Personally, you will want a .46 sized engine that will have reserve power to help recover/do go-arounds on botched landings while learning. I haven't had a bearing failure yet in any of my engines after years of flying. A little afterrun oil in the engine and using a castor/syn mix fuel helps. |
Buying first engine for trainer
My value votes would be for either the TT Pro-46 (BB) or TT GP-42 (brushing). The 42 is a great value. It has a definite power advantage when compared to the OS 40LA, but it's quite a bit less powerful than the 46. It makes up the difference in weight though as it's 4 or so oz lighter than most 46s out there, and on my trainer it meant that I didn't have to add any tail weight for it to balance perfectly. At $50-60 it's one of the best bargains in the world of model-dom. The only problem is that the 46 can be had for a mere $20-30 more and will easily pull that 2nd and 3rd plane.

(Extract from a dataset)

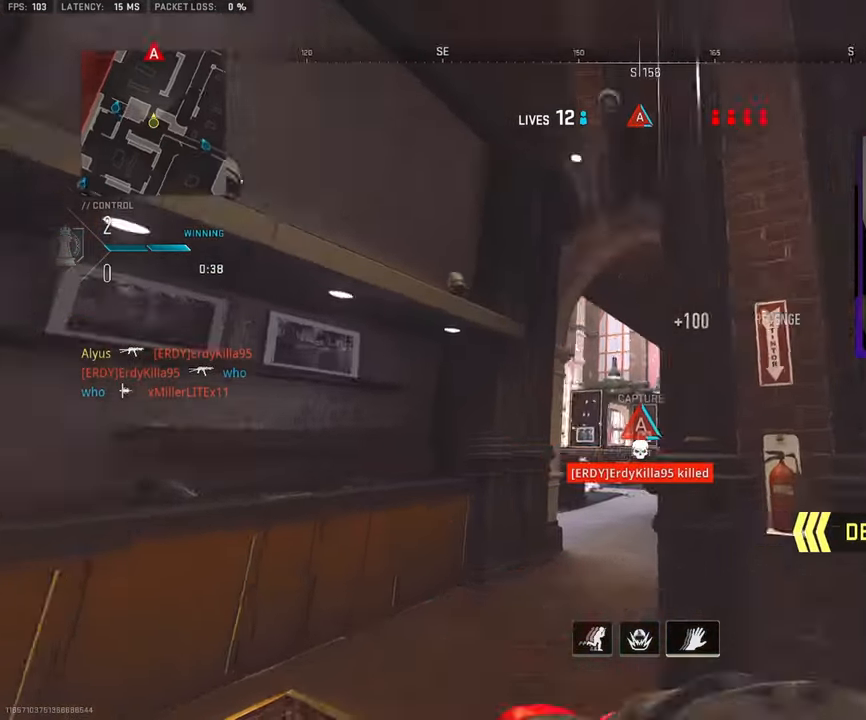
{"buttons": ["SQUARE"], "left_stick": "down", "right_stick": "left", "events": [[34, "SQUARE", "down"], [117, "CROSS", "down"], [234, "right_stick", "left"], [250, "left_stick", "down-right"], [434, "left_stick", "down"], [500, "CROSS", "up"]]}
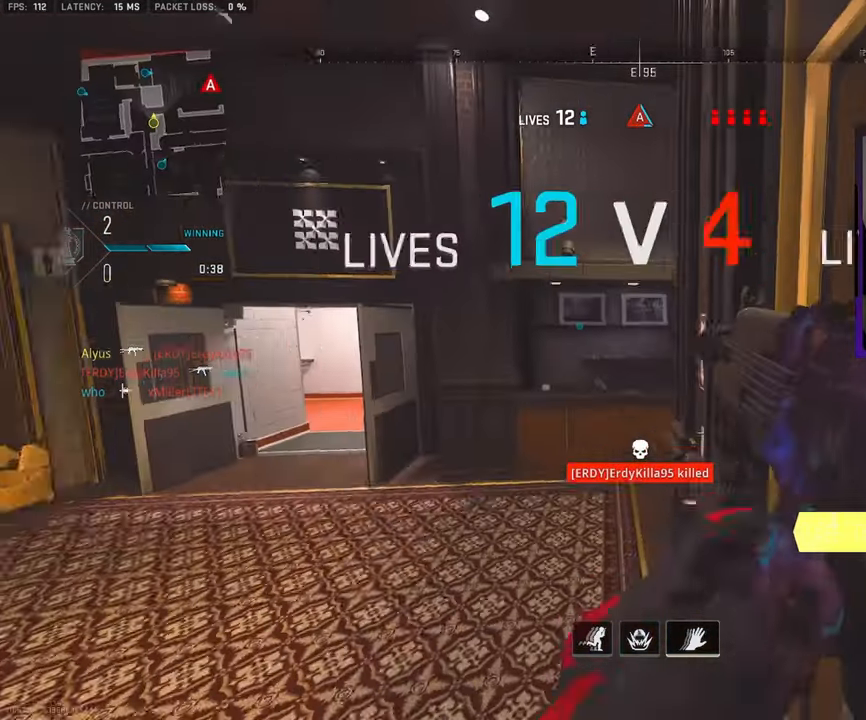
{"buttons": [], "left_stick": "down", "right_stick": "center", "events": [[17, "right_stick", "center"], [250, "SQUARE", "up"]]}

Then again most who learn how to fly get hooked and are in it for the long haul. If that's the case, you may even want to consider some more exotic powerplants such as the Irvine 53, MVVS 49 or Webra 50. They cost a little more (although not a whole lot more than an OS 46FX), but these european monsters are at the top of the heap for 40 sized engines in terms of power, delivery and reliability. |
Buying first engine for trainer
I agree with Homebrewer: Stay away from the LA 40. My first trainer had an SF 40 (ball bearing, good power). After I crashed it and demolished the engine, I replaced it with the LA 40, which was just released on the market. Power was terrible compared to the SF 40. My suggestion would be stay cheap in case you crash (like I did), and go with a 46 for the added power. You will appreciate the extra umph.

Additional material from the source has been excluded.